Excerpt ->
Many of us aspire to be happier, yet few dedicate time to developing a scientific understanding of what happiness is and how they can attain more of it.
Of course, philosophical debates about the nature of happiness have abounded for millennia, and we won’t get too stuck in those weeds here! But we will present some interesting insights from psychology and social science, that may push back against some of your assumptions and intuitions.
Key points:
Moment-to-moment happiness is distinct from overall life satisfaction
Money can buy happiness – but returns will eventually start to diminish
How happy you are is (partially) within your control
Here are three things people get wrong about happiness:
1) Happiness is just the cumulative of many positive experiences
One might think of happiness as the cumulative effect of many positive experiences. The more moment-to-moment pleasure a person benefits from, the happier they are. But psychologists draw an important distinction between being happy in and being happy with one’s life (efforts to collect data on happiness, such as Gallup’s World Happiness Report, are increasingly attempting to measure these two things separately). A person could experience high amounts of hedonic joy from day to day, but report low satisfaction when asked to evaluate their life as a whole – or vice versa.
These two forms of wellbeing often trade off against each other. A distance runner might spend several hours of each day in significant physical discomfort, while the sense of achievement and purpose that running brings them contributes to very high life satisfaction. On the flipside, for some people, a life of short-term hedonic pleasures (such as food, sex, and drugs) will not bring as much overall satisfaction.
Another problem with using moment-to-moment pleasure as the sole measure of a person’s overall wellbeing is that people are often bad at recollecting what it was like to be them in a given moment. Renowned psychologist Daniel Kahneman distinguishes between the ‘experiencing self’ and the ‘remembering self’, and points out the inevitable discrepancies between the two. While it is the former that is experiencing pleasure or pain as they occur in real time, it is the latter that generates and evaluates memories of these experiences, in order to maintain the wider story of our lives. One could still make the philosophical argument that the ‘true’ measure of happiness is the sum of our hedonic experiences (as some have), but under Kahneman’s model, attempting to use such a measure practically will always yield inaccuracies.

Objective ->
Write out the part of the happiness article above starting at "Another problem with" and ending at "always yield inaccuracies.".

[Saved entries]
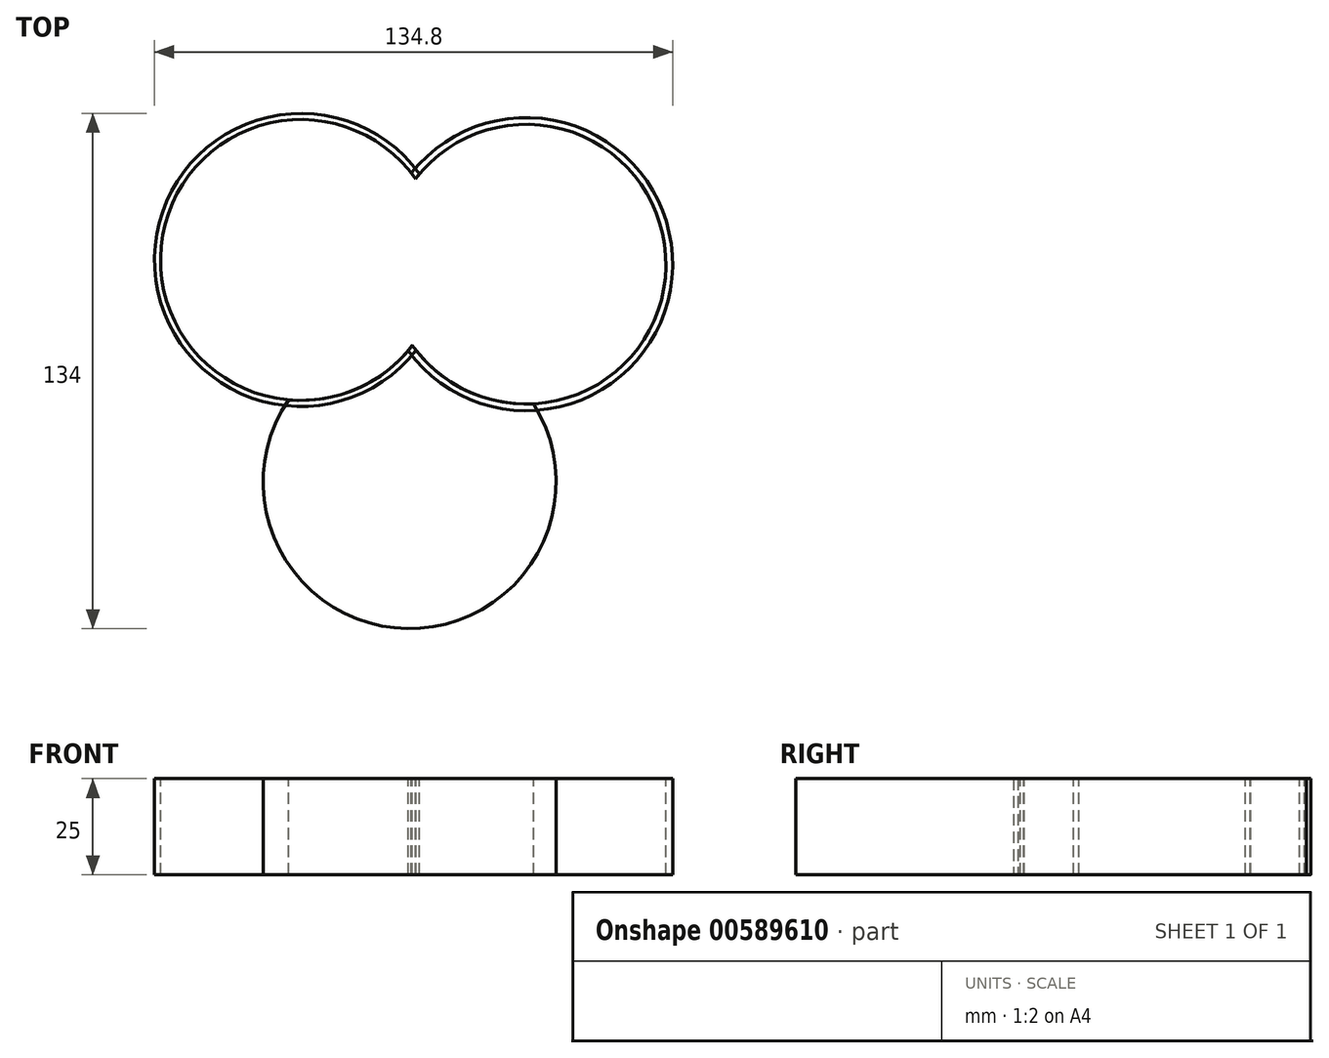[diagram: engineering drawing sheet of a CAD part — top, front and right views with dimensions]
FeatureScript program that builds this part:
annotation { "Feature Type Name" : "Feature", "Feature Type Description" : "" }
export const myFeature = defineFeature(function(context is Context, id is Id, definition is map)
    precondition{}
    {
        {
            var Q0;
            Q0=qCreatedBy(makeId("Top.planeOp"),FACE);
            var sketch = newSketch(context, id + "F0", { "sketchPlane" : qUnion([Q0])});
            skCircle(sketch, "E0", {"center": v(-28.64, 28.64) * mm, "radius": 38.1 * mm});
            skSolve(sketch);
        }
        {
            var Q0;
            Q0=makeQuery(id+"F0.imprint","IMPRINT",FACE,{"disambiguationData":[TD([[makeQuery(id+"F0.imprint","IMPRINT",EDGE,{"derivedFrom":sQuery(id+"F0.wireOp",EDGE,"E0")}),1.0]])]});
            extrude(context, id + "F1", {"entities" : qUnion([Q0]), "depth" : 25 * mm, "offsetDistance" : 25 * mm});
        }
        {
            var Q0;
            Q0=makeQuery(id+"F1.opExtrude","SWEPT_BODY",BODY,{"disambiguationData":[OSD([sQuery(id+"F0.wireOp",EDGE,"E0")])]});
            transform(context, id + "F2", {"entities" : qUnion([Q0]), "transformType" : TransformType.TRANSLATION_3D, "dx" : 58.6 * mm, "dy" : -1.1 * mm, "dz" : 0 * mm, "makeCopy" : true});
        }
        {
            var Q0;
            Q0=makeQuery(id+"F1.opExtrude","SWEPT_BODY",BODY,{"disambiguationData":[OSD([sQuery(id+"F0.wireOp",EDGE,"E0")])]});
            transform(context, id + "F3", {"entities" : qUnion([Q0]), "transformType" : TransformType.TRANSLATION_3D, "dx" : 28.3 * mm, "dy" : -57.8 * mm, "dz" : 0 * mm, "makeCopy" : true});
        }
        {
            var Q0;
            Q0=makeQuery(id+"F3.opPattern","COPY",FACE,{"derivedFrom":makeQuery(id+"F1.opExtrude","CAP_FACE",FACE,{"disambiguationData":[OSD([sQuery(id+"F0.wireOp",EDGE,"E0")])],"isStart":false}),"instanceName":"1"});
            var sketch = newSketch(context, id + "F4", { "sketchPlane" : qUnion([Q0])});
            skSolve(sketch);
        }
        {
            var Q0;
            Q0=makeQuery(id+"F1.opExtrude","CAP_FACE",FACE,{"disambiguationData":[OSD([sQuery(id+"F0.wireOp",EDGE,"E0")])],"isStart":false});
            var sketch = newSketch(context, id + "F5", { "sketchPlane" : qUnion([Q0])});
            skCircle(sketch, "E1", {"center": v(-28.64, 28.64) * mm, "radius": 36.54 * mm});
            skSolve(sketch);
        }
        {
            var Q0;
            Q0=makeQuery(id+"F2.opPattern","COPY",FACE,{"derivedFrom":makeQuery(id+"F1.opExtrude","CAP_FACE",FACE,{"disambiguationData":[OSD([sQuery(id+"F0.wireOp",EDGE,"E0")])],"isStart":false}),"instanceName":"1"});
            var sketch = newSketch(context, id + "F6", { "sketchPlane" : qUnion([Q0])});
            skCircle(sketch, "E2", {"center": v(29.96, 27.54) * mm, "radius": 36.38 * mm});
            skSolve(sketch);
        }
        {
            var Q0;
            Q0 = qSketchRegion(id + "F5", true);
            extrude(context, id + "F7", {"entities" : qUnion([Q0]), "operationType" : NewBodyOperationType.REMOVE, "oppositeDirection" : true, "depth" : 25 * mm, "offsetDistance" : 25 * mm});
        }
        {
            var Q0;
            Q0=makeQuery(id+"F6.imprint","IMPRINT",FACE,{"disambiguationData":[TD([[makeQuery(id+"F6.imprint","IMPRINT",EDGE,{"derivedFrom":sQuery(id+"F6.wireOp",EDGE,"E2")}),1.0]])]});
            extrude(context, id + "F8", {"entities" : qUnion([Q0]), "operationType" : NewBodyOperationType.REMOVE, "oppositeDirection" : true, "depth" : 100 * mm, "offsetDistance" : 25 * mm});
        }
    });
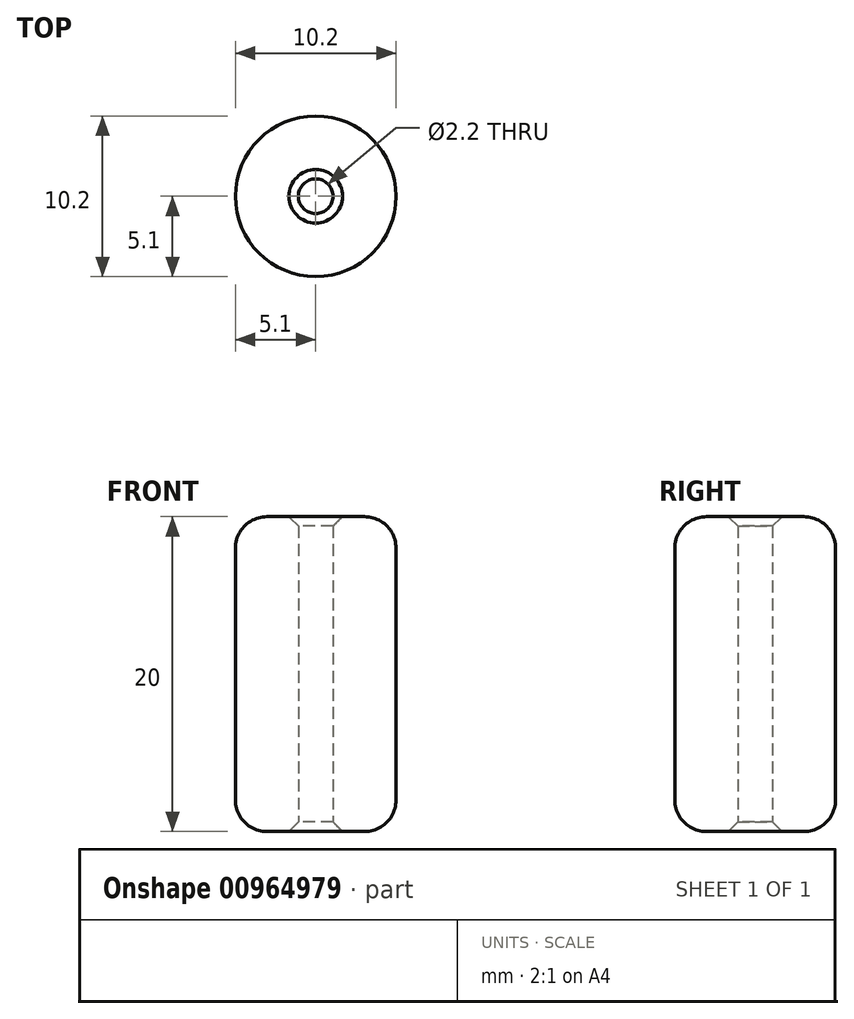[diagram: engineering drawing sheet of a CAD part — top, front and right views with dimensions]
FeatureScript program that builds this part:
annotation { "Feature Type Name" : "Feature", "Feature Type Description" : "" }
export const myFeature = defineFeature(function(context is Context, id is Id, definition is map)
    precondition{}
    {
        {
            var Q0;
            Q0=qCreatedBy(makeId("Top.planeOp"),FACE);
            var sketch = newSketch(context, id + "F0", { "sketchPlane" : qUnion([Q0])});
            skCircle(sketch, "E0", {"center": v(0, 0) * mm, "radius": 1.1 * mm});
            skCircle(sketch, "E1", {"center": v(0, 0) * mm, "radius": 5.1 * mm});
            skSolve(sketch);
        }
        {
            var Q0;
            Q0 = qSketchRegion(id + "F0", true);
            extrude(context, id + "F1", {"entities" : qUnion([Q0]), "depth" : 20 * mm, "offsetDistance" : 25.4 * mm});
        }
        {
            var Q0;
            Q0=makeQuery(id+"F1.opExtrude","CAP_EDGE",EDGE,{"disambiguationData":[OSD([sQuery(id+"F0.wireOp",EDGE,"E1")])],"isStart":false});
            var Q1;
            Q1=makeQuery(id+"F1.opExtrude","CAP_EDGE",EDGE,{"disambiguationData":[OSD([sQuery(id+"F0.wireOp",EDGE,"E1")])],"isStart":true});
            fillet(context, id + "F2", {"entities" : qUnion([Q0, Q1]), "radius" : 2 * mm, "tangentPropagation" : true, "allowEdgeOverflow" : false});
        }
        {
            var Q0;
            Q0=makeQuery(id+"F1.opExtrude","CAP_EDGE",EDGE,{"disambiguationData":[OSD([sQuery(id+"F0.wireOp",EDGE,"E0")])],"isStart":false});
            var Q1;
            Q1=makeQuery(id+"F1.opExtrude","CAP_EDGE",EDGE,{"disambiguationData":[OSD([sQuery(id+"F0.wireOp",EDGE,"E0")])],"isStart":true});
            chamfer(context, id + "F3", {"entities" : qUnion([Q0, Q1]), "width" : 0.6 * mm, "tangentPropagation" : true});
        }
    });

Solved problem ->
Another problem with using moment-to-moment pleasure as the sole measure of a person’s overall wellbeing is that people are often bad at recollecting what it was like to be them in a given moment. Renowned psychologist Daniel Kahneman distinguishes between the ‘experiencing self’ and the ‘remembering self’, and points out the inevitable discrepancies between the two. While it is the former that is experiencing pleasure or pain as they occur in real time, it is the latter that generates and evaluates memories of these experiences, in order to maintain the wider story of our lives. One could still make the philosophical argument that the ‘true’ measure of happiness is the sum of our hedonic experiences (as some have), but under Kahneman’s model, attempting to use such a measure practically will always yield inaccuracies.